At five In the Afternoon
Samira Makhmalbaf (2003)
Samira Makhmalbaf gives a beautiful, honest portrayal of the
hopes and hardships of a young woman in the ruins of Kabul. The woman is thrilled with the idea of a female Afghan president and so enters her class election before her optimism is chipped away. Shot with tremendous balance, Makhmalbaf treats her subjects with
absolute dignity no matter how tough their lives become. It might sound grim
but there is an incredibly human beauty to Makhmalbaf’s film; the imagery is patient and composed and the natural performances flow with vitality as the women’s pale blue head
scarves soak up the gentle light of the Afghan sun.
They Live…
John Carpenter (1988)
This iconic late 80s Sci-fi concerns a blue collar
worker played by “Rowdy” Roddy Piper who happens upon a pair of special sunnies
which reveal the world as it really is.
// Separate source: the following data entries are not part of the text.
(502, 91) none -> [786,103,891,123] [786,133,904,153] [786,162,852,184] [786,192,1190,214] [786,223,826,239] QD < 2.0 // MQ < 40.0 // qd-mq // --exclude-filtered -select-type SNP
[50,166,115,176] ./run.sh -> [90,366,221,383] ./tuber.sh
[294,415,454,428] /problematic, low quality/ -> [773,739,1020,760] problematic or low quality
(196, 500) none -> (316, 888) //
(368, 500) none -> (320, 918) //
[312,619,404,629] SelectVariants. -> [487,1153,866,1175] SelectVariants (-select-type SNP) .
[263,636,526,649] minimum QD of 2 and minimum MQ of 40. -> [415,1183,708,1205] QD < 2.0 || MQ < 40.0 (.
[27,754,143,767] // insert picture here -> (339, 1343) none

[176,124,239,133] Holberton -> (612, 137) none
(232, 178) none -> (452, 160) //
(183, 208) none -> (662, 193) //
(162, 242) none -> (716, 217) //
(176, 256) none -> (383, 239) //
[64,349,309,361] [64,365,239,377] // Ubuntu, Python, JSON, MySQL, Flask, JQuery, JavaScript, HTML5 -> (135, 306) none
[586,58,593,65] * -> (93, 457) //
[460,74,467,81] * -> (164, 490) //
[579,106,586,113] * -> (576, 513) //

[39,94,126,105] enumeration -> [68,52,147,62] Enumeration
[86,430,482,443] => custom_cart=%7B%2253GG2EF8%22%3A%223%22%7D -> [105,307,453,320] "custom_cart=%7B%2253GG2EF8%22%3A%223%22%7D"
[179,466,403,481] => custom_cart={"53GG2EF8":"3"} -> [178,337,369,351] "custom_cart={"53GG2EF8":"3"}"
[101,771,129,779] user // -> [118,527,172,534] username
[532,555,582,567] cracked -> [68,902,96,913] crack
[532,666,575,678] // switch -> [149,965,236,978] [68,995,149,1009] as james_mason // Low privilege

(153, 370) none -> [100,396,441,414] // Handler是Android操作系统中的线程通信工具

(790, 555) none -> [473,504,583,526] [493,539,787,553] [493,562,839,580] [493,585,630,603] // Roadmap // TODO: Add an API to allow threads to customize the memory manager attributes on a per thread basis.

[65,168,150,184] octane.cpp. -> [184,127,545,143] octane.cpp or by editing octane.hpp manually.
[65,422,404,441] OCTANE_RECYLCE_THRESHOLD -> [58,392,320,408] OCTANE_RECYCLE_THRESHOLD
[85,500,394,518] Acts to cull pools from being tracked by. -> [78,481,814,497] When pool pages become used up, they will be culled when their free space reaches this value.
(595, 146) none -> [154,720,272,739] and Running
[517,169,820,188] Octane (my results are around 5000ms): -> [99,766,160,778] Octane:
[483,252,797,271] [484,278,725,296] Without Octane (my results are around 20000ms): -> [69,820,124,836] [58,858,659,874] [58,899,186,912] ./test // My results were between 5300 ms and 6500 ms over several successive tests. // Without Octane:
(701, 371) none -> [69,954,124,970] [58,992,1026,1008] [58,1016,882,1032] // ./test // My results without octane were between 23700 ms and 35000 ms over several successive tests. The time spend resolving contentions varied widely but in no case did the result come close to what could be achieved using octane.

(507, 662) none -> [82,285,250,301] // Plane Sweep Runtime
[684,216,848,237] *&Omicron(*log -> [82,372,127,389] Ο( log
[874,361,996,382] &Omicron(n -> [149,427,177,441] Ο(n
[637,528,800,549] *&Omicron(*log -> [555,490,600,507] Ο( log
Piper taps his WWF background for some
ludicrous brawls but it’s in the film’s remarkable imagery- as seen above- that
we get the most thrills. Imagery so powerful it inspired Shepard Fairey to plaster it onto the streets of LA. He later tweaked his work to make the defining
image of Barrack Obama’s inaugural campaign. The work was sincere- and it
certainly did the job- but what wonderful irony.
Youth of the Beast
Seijun Sazuki (1963)
An explosive lone gun with a connection to some sort of
knitting club infiltrates the Tokyo yakuza and starts to play two bosses
against each other. The film swaggers to its own slick, nihilistic tune with Sazuki’s
eye for colour and composition providing a wonderful counterpoint to all the
rat-a-tat action and loud mouth jabbering. Its renegade director, at 90, is
still with us today.
Spellbound
Alfred Hitchcock (1945)
Hitchcock was already a sensation stateside and well into
the studio groove by the time he released this dreamy effort. Gregory Peck
plays a doctor who’s convinced he’s committed murder. The lovely Ingred Bergman
plays a Freudian psychologist. She falls for Peck and so uses some fairly broad
psychoanalysis to get to the bottom of things. The themes haven’t aged well but
a wonderful Dali dream sequence and a couple of great shocks late on keep this
amongst the director’s better works.
Notorious
Alfred Hitchcock (1946)
One year older and one year wiser, Hitchcock looked less concerned with cheap thrills and more with dream factory longing when he made this story of love and espionage.
Bergman once again stars, this time as the daughter of a Nazi spy whose given
the chance to make amends by infiltrating some friends of her Dad who’ve
exiled to Rio. Cary Grant plays the agent in charge. You can see where this is going.